Unlike all the royal tours which have come before, Prince Harry and Meghan Markle’s visit to Nigeria was first and foremost rooted in themselves, rather than an institution they represent, making it perhaps the most sincere and heartfelt of all royal tours on the continent to date – of which there have been many. The British Royal Family has a long and complicated relationship with the African continent stretching back centuries, which is firmly entwined with Britain’s history of colonial rule in many African nations.

Royals’ complex Africa history

The first official tour by a member of the British Royal Family to the continent was in 1860, when Prince Alfred, son of Queen Victoria, visited South Africa on HMS Euryalus. It was during his mother’s reign that the European “Scramble for Africa” grew in earnest, which saw European nations colonise many African countries, some of whom would not gain independence until close to the next millennium. In 1928, King Edward VIII undertook an ‘Official Imperial Tour to East Africa’ which saw him shoot what was then known as the ‘Big Five’ – a lion, an elephant, a rhino, a leopard, and a buffalo.

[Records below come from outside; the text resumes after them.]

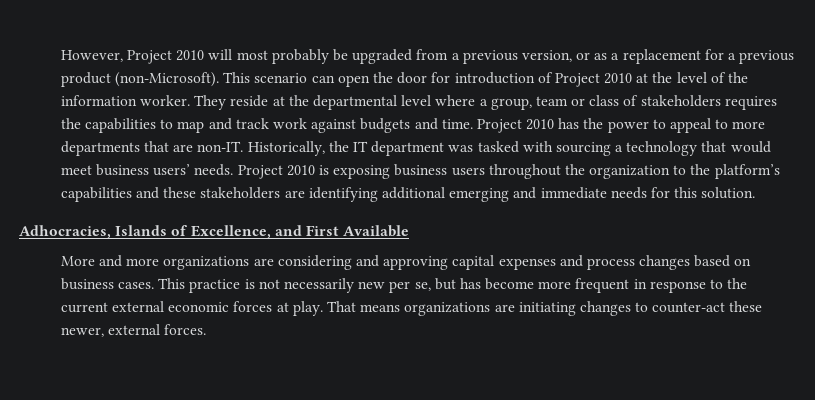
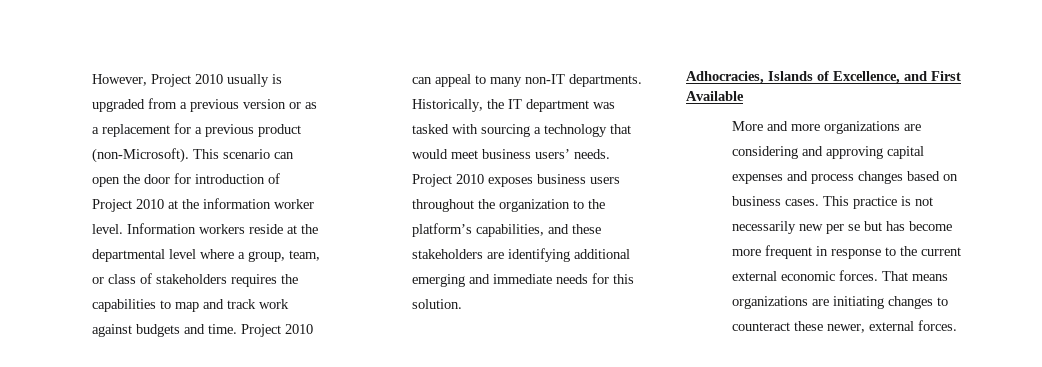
[208,49,348,64] will most probably be -> [227,74,283,87] usually is
[521,50,572,62] version, -> [243,99,287,109] version
[676,72,748,83] [60,95,227,110] level of the information worker. They -> [203,198,315,209] [92,223,246,234] information worker level. Information workers
[535,96,568,106] team -> [289,250,321,261] team,
[558,118,766,133] [60,141,244,156] has the power to appeal to more departments that are non-IT. -> [412,74,643,87] can appeal to many non-IT departments.
[318,165,391,179] is exposing -> [488,177,534,187] exposes
[60,187,132,202] capabilities -> [476,224,545,237] capabilities,
[414,282,431,291] se, -> [848,224,861,231] se
[233,301,323,316] forces at play. -> [839,270,879,281] forces.
[652,302,726,313] counter-act -> [732,322,791,331] counteract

Towards the middle of the century, sub-Saharan African countries began to gain independence, starting with Ghana, which gained independence from Britain in 1957. The late Queen Elizabeth II had been staying in Kenya when she was told that her father had died and that she would now be Queen, and over the course of her reign, she visited the African continent twenty-one times, overseeing the independence process for many former British colonies. Her first visit to Nigeria was in 1956, four years before its independence, and she received a pledge of loyalty upon arrival on behalf of her then Nigerian subjects. In a marked contrast, her second visit in 2003 was to attend the Commonwealth Heads of Government Meeting, Nigeria having joined as a member in 1960.

Several royal visits to Nigeria followed over the years, including a tour by the former Prince and Princess of Wales in 1990, but Prince Harry and Meghan’s recent visit to the West African country strikes a completely different tone – that of authenticity. Unlike Prince William and Kate Middleton’s widely-derided Jamaican tour in 2022, which – with its failed optics of Jamaicans cheering the Royals from behind fences – led critics to accusations of colonial-style arrogance, Prince Harry and Meghan Markle’s Nigerian tour struck all the right notes. 

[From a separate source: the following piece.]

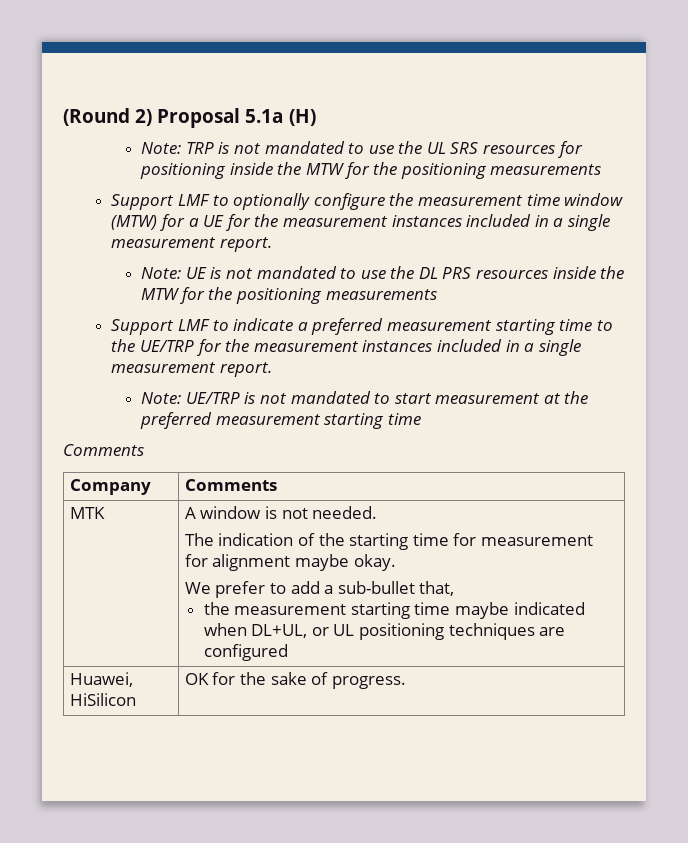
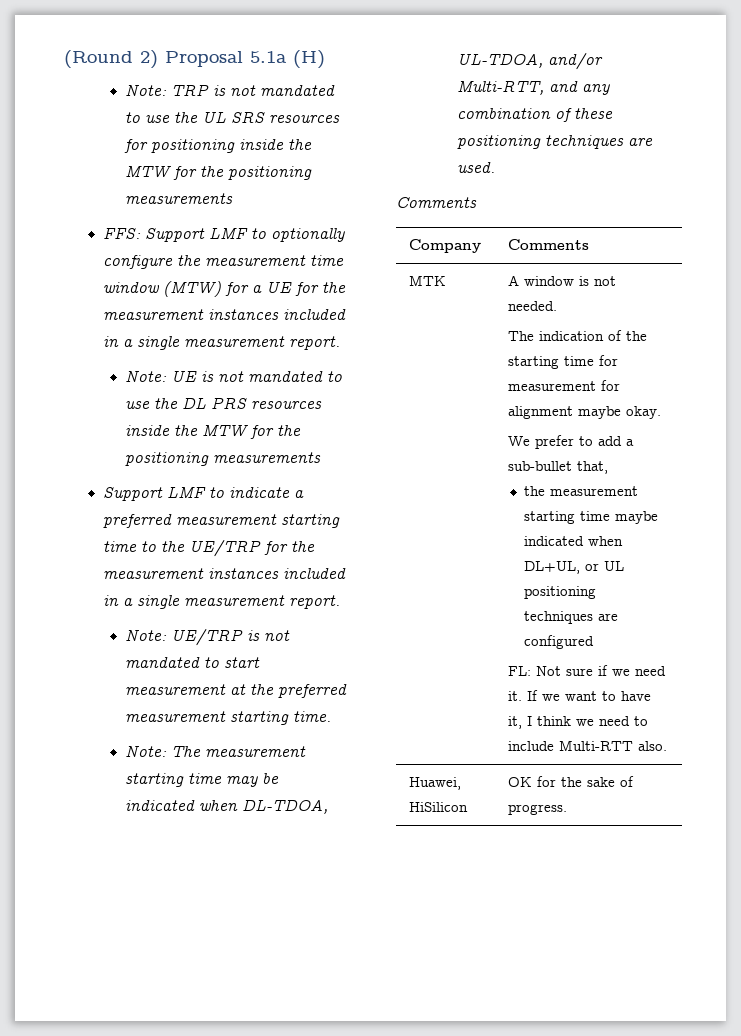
(602, 169) none -> [103,228,142,239] FFS:
[387,413,421,425] time -> [293,711,332,722] [125,745,307,757] [125,773,280,787] [125,799,329,814] [457,53,604,70] [457,80,611,95] [457,108,614,122] [457,135,654,149] [457,162,496,173] time. // Note: The measurement starting time may be indicated when DL-TDOA, UL-TDOA, and/or Multi-RTT, and any combination of these positioning techniques are used.
(288, 652) none -> [507,665,666,676] [507,690,651,701] [507,716,648,729] [507,740,667,751] // FL: Not sure if we need it. If we want to have it, I think we need to include Multi-RTT also.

From Harry donning a Nigerian scarf and joining in a game of volleyball, to Meghan who, after being presented with a bouquet of roses by a young girl, offered her one of the roses to keep as a memento, the trip was peppered with human touches.

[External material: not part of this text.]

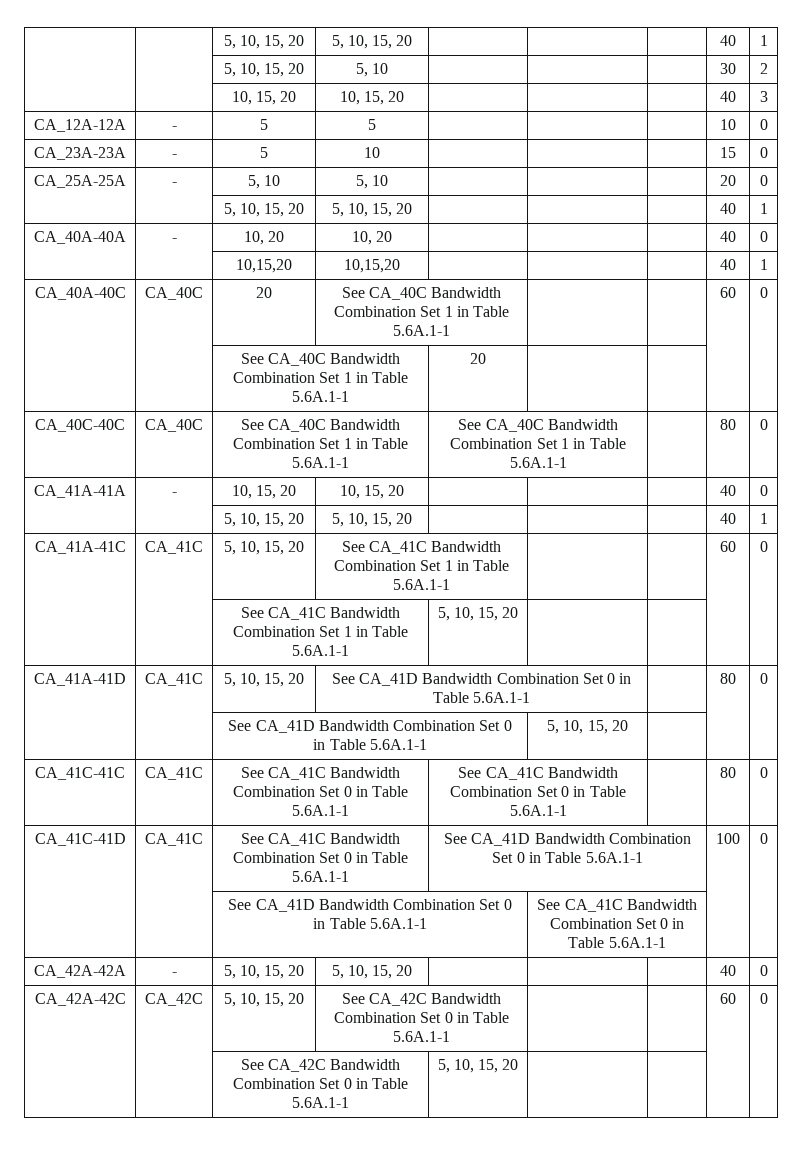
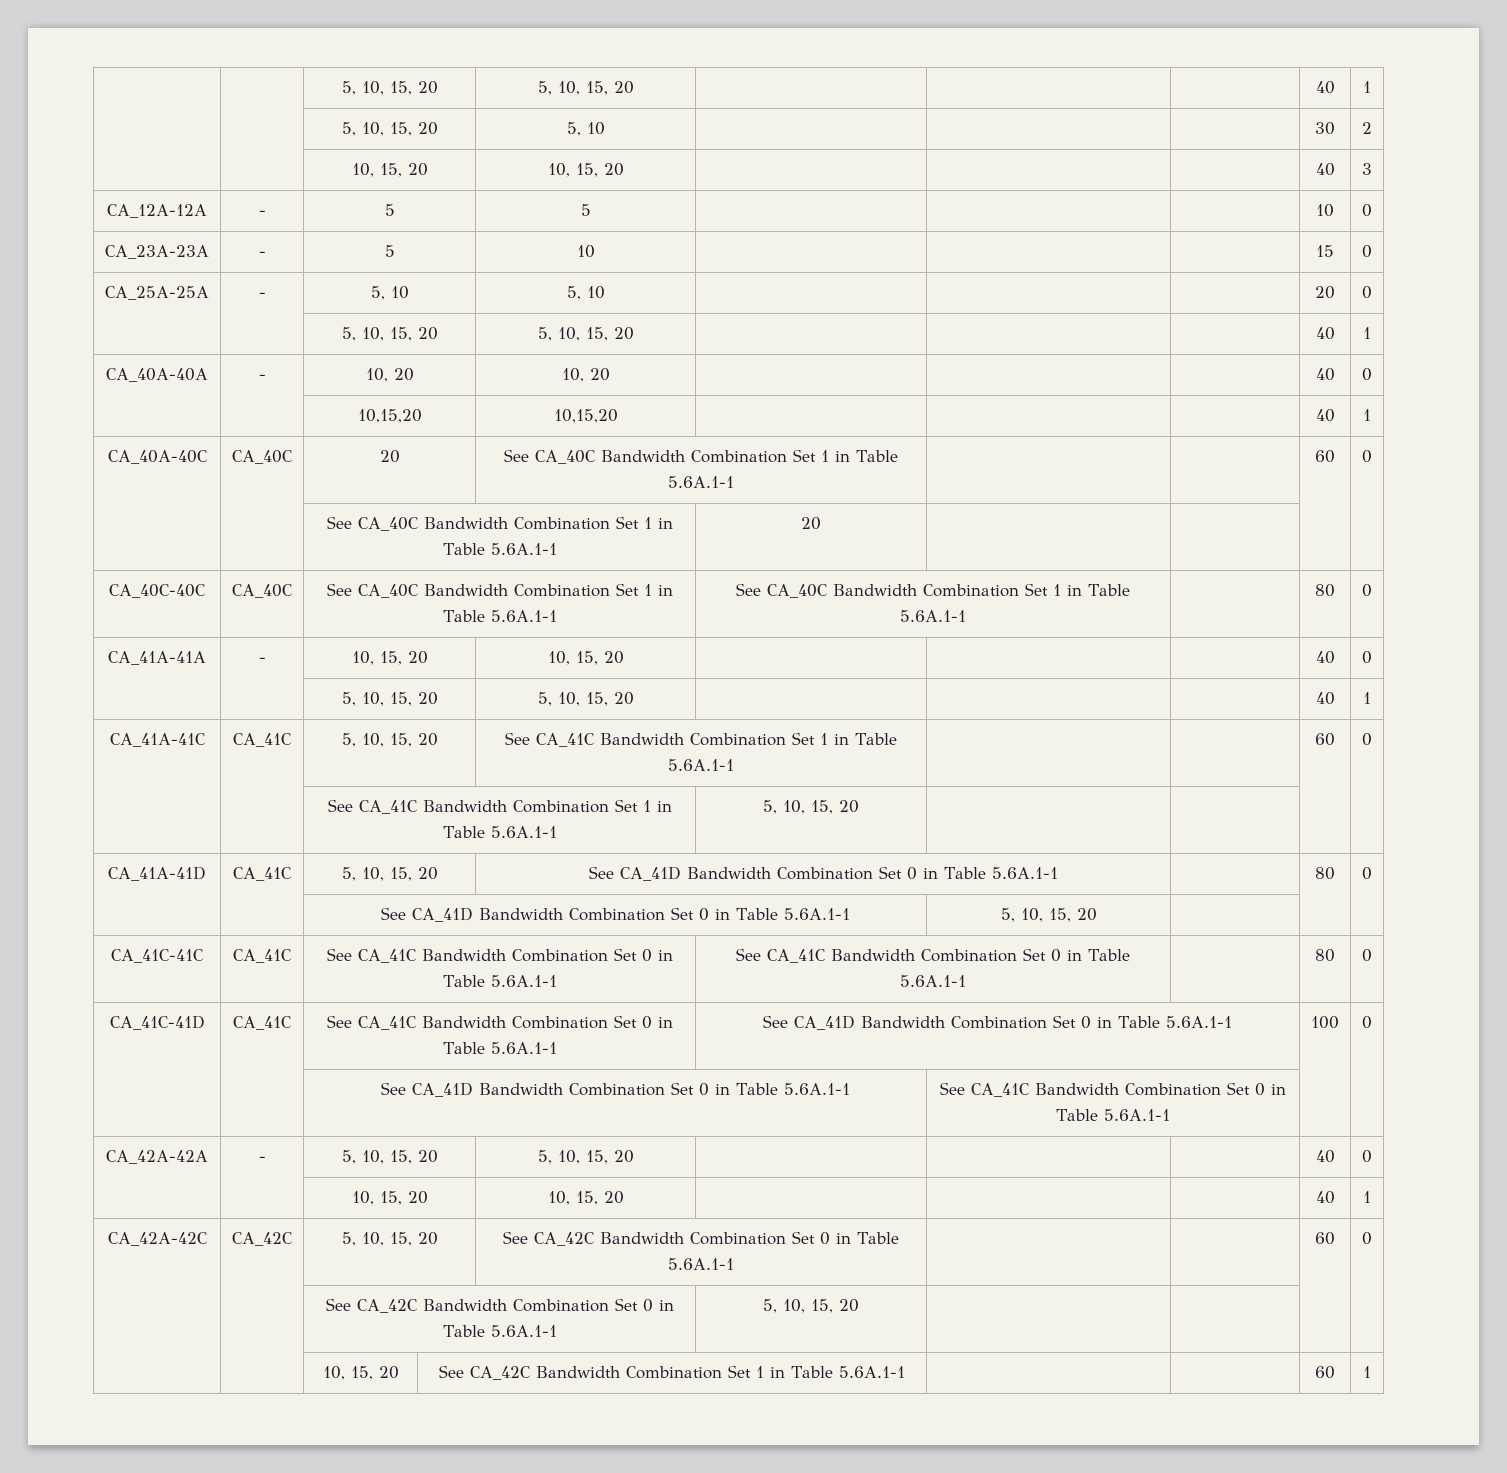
(768, 970) none -> [351,1191,428,1205] [547,1191,624,1205] [1315,1191,1335,1204] [1363,1191,1371,1203] // | | 10, 15, 20 | 10, 15, 20 | | | | 40 | 1
(519, 1064) none -> [322,1366,399,1380] [439,1365,905,1380] [1315,1366,1335,1379] [1363,1366,1371,1378] // | | 10, 15, 20 | See CA_42C Bandwidth Combination Set 1 in Table 5.6A.1-1 | | | 60 | 1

Their itinerary was packed with promoting causes dear to their hearts, including mental health, women’s empowerment, and sports, and their enthusiasm was clear to see. The royal visit was lauded in the Nigerian press as a success, with Punch describing Kaduna State Governor, Senator Uba Sani, as “delighted to receive Harry”, and Vanguard stating that “Harry and Meghan’s visit to Nigeria carried a lot of symbolisms which must not be lost”, describing the couple’s visit as “a true reflection of the populist activities of [Harry’s] late mother, Princess Diana, fondly known as the “Queen of Hearts.”

After their return back to America, the couple posted on their social media, thanking ‘the Nigerian community for their tremendous hospitality and the first of many memorable trips.’

It seems that this Nigerian tour may in fact be the first of many more for Prince Harry and Meghan Markle, as they continue to carve out their own unique role within the royal family.